How would you personally deal with it if you faced a total brick wall blockage that despite your very best efforts, you just could not vertically progress, get on or up in the HR profession as a whole past HR Administrator?

  • Have you sought out any interview coaching or similar? I coach women returners to work for a charity, and it's really positive. Having neutral and independent feedback might really help you to communicate your skills and experience in a way that gets more positive results.
  • I spoke to a friend (who is not in HR) about this issue and they gave me the best possible, practical and realistic advice.

    Welcome to the real and adult world, we don’t always get what we want and if you can’t ever get an HR Advisor’s role, you can’t and have at least tried your very best.

    At least I have a job as an HR Administrator that pays the bills instead of being long term unemployed and should learn to be content and grateful for having that at least, despite having a Level 7.

    Organisations have the right to choose their own staff team and if they don’t want to take you for wherever reason, tough and that’s life.

    Perhaps option 1 is thus the most realistic and practical to follow and make a long term career out of being an HR Administrator, whilst doing a PhD on the side to show that I still have certain abilities despite the job title.

    Any thoughts and what makes you feel that Marketing would be anymore difficult? 

  • Or was that just the answer you wanted to hear?
  • Andre

    This is not scientific but my sense is that marketing (it its truest sense) is in general more prone to ageism than HR. Most of the careers I have seen in marketing tend to be 20/30's and early 40's then often people go off and do something else either working for themselves of a different field. Not to say there aren't very successful people older in Marketing roles but I think it would be far harder to break into.

    I also think given what you have said about your approach to job searching and interviews that breaking into a true marketing role (as opposed to just being an administrator in a different department) will be quite challenging for you.

    If being a HR Administrator and getting a PhD alongside it will make you happy and give you satisfaction then go for it. As I think I said earlier (or on another of your threads) you are an experiment of one and need to work out what works for you.

    But this morning you were adamant that you were giving up on HR and going down the marketing path, this afternoon you are considering staying in HR but doing a PhD. So I think finding a trusted coach or confident who can help you walk step by step through your choices, who can help you realise your true strengths and weaknesses and who can help you decide on the right path would be time well spent.

    Best of luck

    keith
  • Having realistically looked into it over the weekend, I can’t get into marketing at the age of 45. It may take years to break in and also involve years of trying to secure unpaid internships to gain enough experience to secure a paid entry level role, whilst paying for CIM studies alongside that with no guarantee of ever actually getting any position at all.

    So, living now in the real world and as I can’t become an HR Practitioner, I see the final options as in order of realistic sequence:

    (1) Staying and doing what I am doing now and making a long term career as an HR Administrator;

    (2) A lateral move by combining both the CIPD Level 7 in HR and L&D to become an L&D Administrator;

    (3) Trying to get into freelance training, HR and L&D Consulting;

    (4) HR Academia with a PhD;

    (5) Leaving the profession and training for a new field more open to mid career changers.

    Impasse is the word to use here, but I feel that the real root and underlying cause is that age old catch 22 cycle that you can’t get a job without experience and experience without a job, and now require experience on the next level to move to the next level.

    There are no automatic guarantees and vertical progression is never a given.

    Finally and on a separate note, although it is not an issue for me at all, I see a clear pattern in my present role that I am the only male HR Administrator in a team of 15, one of the oldest and all the other males are Advisors, Managers or HRBP’s.
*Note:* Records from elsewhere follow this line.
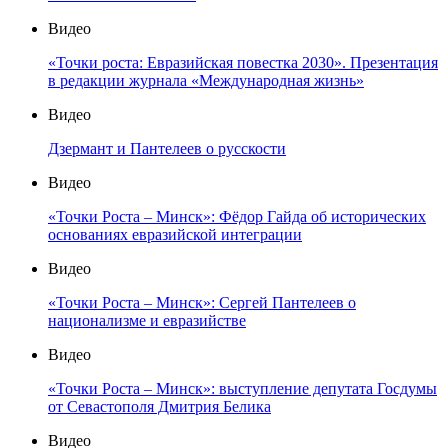
Видео
«Точки роста: Евразийская повестка 2030». Презентация
в редакции журнала «Международная жизнь»
Видео
Дзермант и Пантелеев о русскости
Видео
«Точки Роста – Минск»: Фёдор Гайда об исторических
основаниях евразийской интеграции
Видео
«Точки Роста – Минск»: Сергей Пантелеев о
национализме и евразийстве
Видео
«Точки Роста – Минск»: выступление депутата Госдумы
от Севастополя Дмитрия Белика
Видео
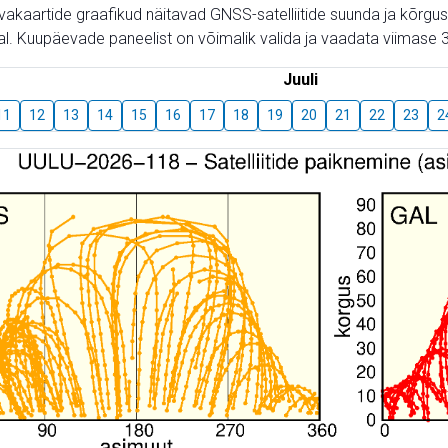
aevakaartide graafikud näitavad GNSS-satelliitide suunda ja kõr
l. Kuupäevade paneelist on võimalik valida ja vaadata viimase 3
Juuli
11
12
13
14
15
16
17
18
19
20
21
22
23
2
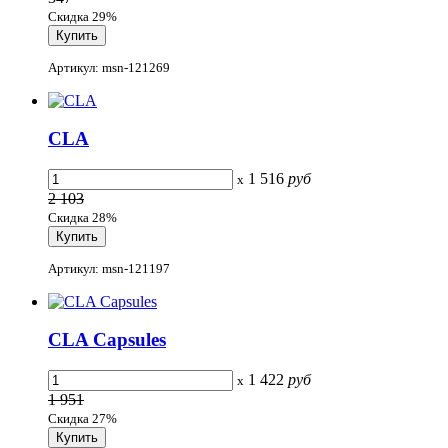
Скидка 29%
Артикул: msn-121269
CLA
1 516
руб
x
2 103
Скидка 28%
Артикул: msn-121197
CLA Capsules
1 422
руб
x
1 951
Скидка 27%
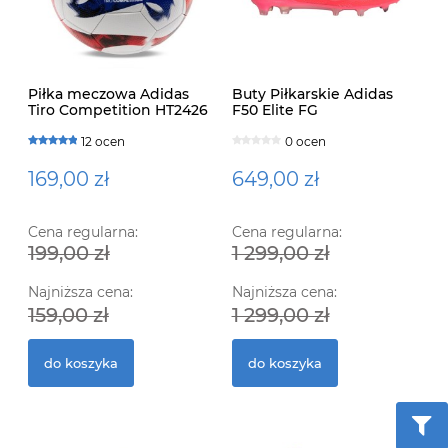
Piłka meczowa Adidas
Buty Piłkarskie Adidas
Tiro Competition HT2426
F50 Elite FG
12 ocen
0 ocen
169,00 zł
649,00 zł
Cena regularna:
Cena regularna:
199,00 zł
1 299,00 zł
Ko
Ra
Najniższa cena:
Najniższa cena:
159,00 zł
1 299,00 zł
55
2
do koszyka
do koszyka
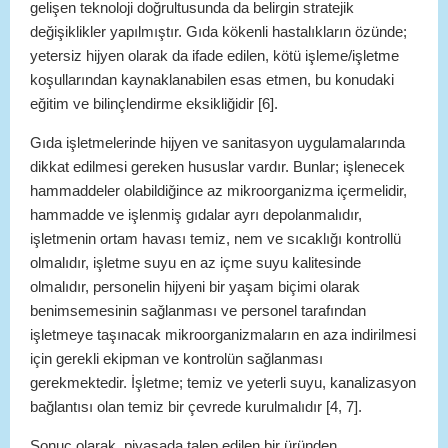
gelişen teknoloji doğrultusunda da belirgin stratejik
değişiklikler yapılmıştır. Gıda kökenli hastalıkların özünde;
yetersiz hijyen olarak da ifade edilen, kötü işleme/işletme
koşullarından kaynaklanabilen esas etmen, bu konudaki
eğitim ve bilinçlendirme eksikliğidir [6].
Gıda işletmelerinde hijyen ve sanitasyon uygulamalarında
dikkat edilmesi gereken hususlar vardır. Bunlar; işlenecek
hammaddeler olabildiğince az mikroorganizma içermelidir,
hammadde ve işlenmiş gıdalar ayrı depolanmalıdır,
işletmenin ortam havası temiz, nem ve sıcaklığı kontrollü
olmalıdır, işletme suyu en az içme suyu kalitesinde
olmalıdır, personelin hijyeni bir yaşam biçimi olarak
benimsemesinin sağlanması ve personel tarafından
işletmeye taşınacak mikroorganizmaların en aza indirilmesi
için gerekli ekipman ve kontrolün sağlanması
gerekmektedir. İşletme; temiz ve yeterli suyu, kanalizasyon
bağlantısı olan temiz bir çevrede kurulmalıdır [4, 7].
Sonuç olarak, piyasada talep edilen bir üründen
Any conclusions I should draw from that?
  • No conclusions at all. It’s just how it is in your department and for me has no relevance to your struggles to get on. Indeed if there is ( as your underlying suggestion seems to be) sone underlying sex discrimination allowing males to progress then this should make it easier not harder for you to progress.
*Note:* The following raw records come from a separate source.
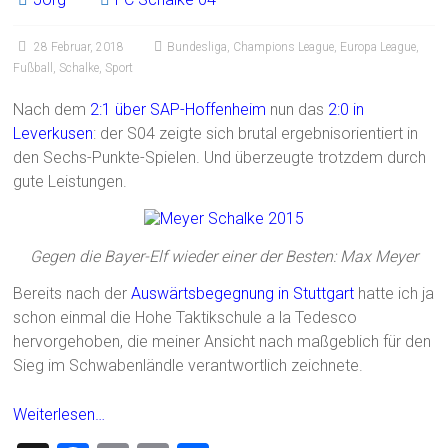
28 Februar, 2018
Bundesliga
,
Champions League
,
Europa League
,
Fußball
,
Schalke
,
Sport
Nach dem
2:1 über SAP-Hoffenheim
nun das
2:0 in
Leverkusen
: der S04 zeigte sich brutal ergebnisorientiert in
den Sechs-Punkte-Spielen. Und überzeugte trotzdem durch
gute Leistungen.
Gegen die Bayer-Elf wieder einer der Besten: Max Meyer
Bereits nach der
Auswärtsbegegnung in Stuttgart
hatte ich ja
schon einmal die Hohe Taktikschule a la Tedesco
hervorgehoben, die meiner Ansicht nach maßgeblich für den
Sieg im Schwabenländle verantwortlich zeichnete.
Weiterlesen…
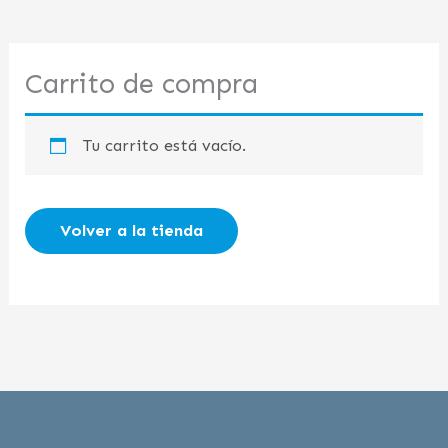
Carrito de compra
Tu carrito está vacío.
Volver a la tienda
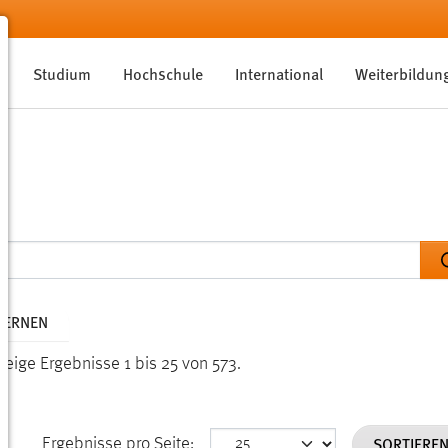
Studium
Hochschule
International
Weiterbildun
TFERNEN
Zeige Ergebnisse 1 bis 25 von 573.
SORTIERE
Ergebnisse pro Seite:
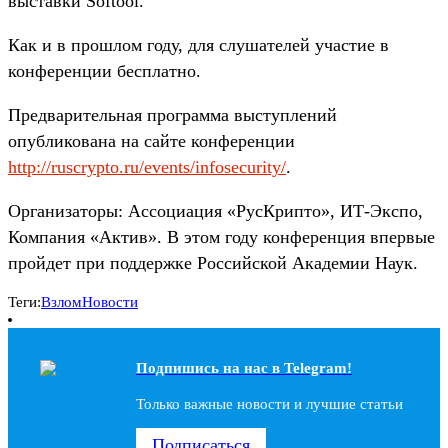
выставки Softool.
Как и в прошлом году, для слушателей участие в
конференции бесплатно.
Предварительная программа выступлений
опубликована на сайте конференции
http://ruscrypto.ru/events/infosecurity/
.
Организаторы: Ассоциация «РусКрипто», ИТ-Экспо,
Компания «Актив». В этом году конференция впервые
пройдет при поддержке Российской Академии Наук.
Теги:
Взлом
Новости
Подпишись на наc в Telegram!
Только важные новости и лучшие статьи
Подписаться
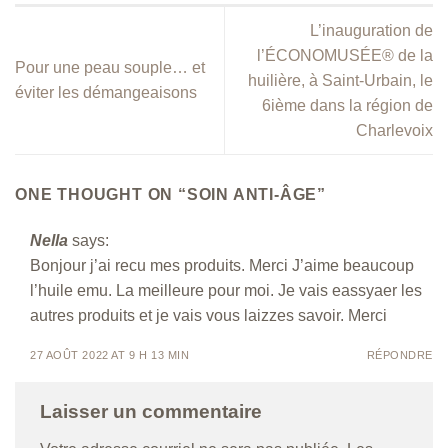
L’inauguration de
l’ÉCONOMUSÉE® de la
Pour une peau souple… et
huilière, à Saint-Urbain, le
éviter les démangeaisons
6ième dans la région de
Charlevoix
ONE THOUGHT ON “
SOIN ANTI-ÂGE
”
Nella
says:
Bonjour j’ai recu mes produits. Merci J’aime beaucoup
l’huile emu. La meilleure pour moi. Je vais eassyaer les
autres produits et je vais vous laizzes savoir. Merci
27 AOÛT 2022 AT 9 H 13 MIN
RÉPONDRE
Laisser un commentaire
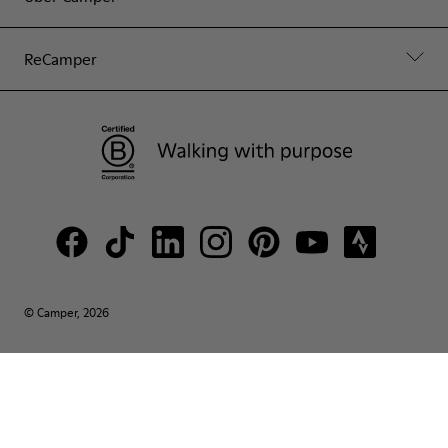
ReCamper
© Camper, 2026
    As for your options you have been given loads of advice from colleagues as to what may be holding you back and what steps you might take to move on. I am not sure I can add anything useful to them.
  • Beware of allowing a misguided sense of entitlement to enter your thought processes. I'm still perplexed by your belief that you "can't become an HR practitioner".
  • I'll just throw my hat into the ring here - I 'only' have CIPD level 3 and I did that about 8 years ago. However I was already in an HR Advisory role when I started it, and have held various positions since in a range of different organisations, including HRBP, ER specialist and HR Ops manager.
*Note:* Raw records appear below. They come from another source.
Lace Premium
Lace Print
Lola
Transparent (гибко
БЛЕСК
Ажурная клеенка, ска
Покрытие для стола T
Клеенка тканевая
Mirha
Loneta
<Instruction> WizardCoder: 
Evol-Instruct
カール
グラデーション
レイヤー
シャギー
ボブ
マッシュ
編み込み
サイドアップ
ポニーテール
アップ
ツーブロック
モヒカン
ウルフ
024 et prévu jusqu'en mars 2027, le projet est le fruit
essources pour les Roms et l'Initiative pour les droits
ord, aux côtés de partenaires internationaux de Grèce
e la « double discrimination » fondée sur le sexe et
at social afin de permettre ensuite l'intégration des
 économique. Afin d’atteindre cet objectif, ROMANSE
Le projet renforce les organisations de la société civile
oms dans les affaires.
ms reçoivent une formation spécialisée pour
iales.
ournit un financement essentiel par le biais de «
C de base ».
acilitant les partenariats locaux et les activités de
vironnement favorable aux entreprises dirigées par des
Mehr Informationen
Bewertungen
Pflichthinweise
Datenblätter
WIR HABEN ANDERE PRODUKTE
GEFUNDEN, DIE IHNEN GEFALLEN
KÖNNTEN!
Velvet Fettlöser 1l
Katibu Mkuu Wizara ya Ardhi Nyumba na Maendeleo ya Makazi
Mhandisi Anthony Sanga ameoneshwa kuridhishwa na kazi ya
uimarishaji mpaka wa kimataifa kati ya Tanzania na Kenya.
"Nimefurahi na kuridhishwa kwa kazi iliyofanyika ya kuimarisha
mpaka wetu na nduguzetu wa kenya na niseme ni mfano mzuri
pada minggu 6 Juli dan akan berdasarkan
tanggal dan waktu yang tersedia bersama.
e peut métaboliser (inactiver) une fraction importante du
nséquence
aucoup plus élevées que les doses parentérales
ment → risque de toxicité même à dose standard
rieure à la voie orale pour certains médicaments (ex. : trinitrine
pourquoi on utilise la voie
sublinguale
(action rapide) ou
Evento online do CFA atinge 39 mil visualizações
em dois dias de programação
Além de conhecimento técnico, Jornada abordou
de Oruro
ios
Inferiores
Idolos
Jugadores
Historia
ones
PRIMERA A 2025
    I accepted that I would need to keep leaving places to get better jobs elsewhere - I've never found a place where there has been much emphasis on (or sometimes, opportunity for) internal progression. That doesn't suit everyone, some people prefer to spend longer with one company even if they don't get to progress. I was willing to do what it took and I think that also got me wider experience in different areas and types of business, so when I go to interviews now I find I can nearly always draw on experience gained from somewhere similar, even if it was a few years ago. This always seems to trump the lack of CIPD 5 or 7 (they usually ask why I dont have these and I give my standard answer which they tend to accept).

    So how did I get into an Advisory role in the first place? I started as an Administrator and later got an HR Officer role in a small company - it was then down to me to make my mark and I set about recommending lots of changes, I was pro-active. I researched what I didn't know and used free advisory helplines and the internet. I made it my business to learn as much about HR as I could and was then able to impart what was usually deemed as helpful wisdom! I even ended up handling an unfair dismissal tribunal claim. This then enabled me to secure a more traditional HRA role in a larger company and I just continued to grow and move on. I wouldn't say I have progressed massively in my career, its taken a lot of years to get from HRA to HRBP level but I dont think having CIPD 7 would have really helped fast track that.

    One of the key themes I've noticed is that for more senior roles, employers love it if you have an industry specific background, even though HR is very transferable. If you really feel you are stuck as an Administrator then perhaps try and get a similar role in a different type of company, to at least broaden your industry background.
  • I can’t speak for other individuals as all of our circumstances are unique, but in my particular case it is virtually impossible. I am also being realistic and have come to terms with it, but also grateful that at least I have a job as an HR Administrator.

    I entered the profession at 40, have a CIPD 7 and can’t get formal 9-5 advisory experience.

    The result is an imbalance between education and experience with possibly my age being now against me having turned 45 yesterday.

    Although I was a mid career changer, people also expect you to be on a certain level at a certain stage of life.

    That just did not happen, work or deliver for me, or put another way, I got left behind on and in the labour market.

    In short, I couldn’t get the position(s), it is more difficult to find work and / or start a new career after 40 and I also can’t break into the private sector either.  

  • To summarise this all is a fine nutshell, jobs wise for the profession, HR Administrator is all that I can get, and the situation and circumstance does not change either overtime or with studies. The employers say that I don’t have the experience and I also can’t get the experience. They simply don’t take me. 

    I have ‘a job’ at least which is far better than being out of work and which I should be thankful for.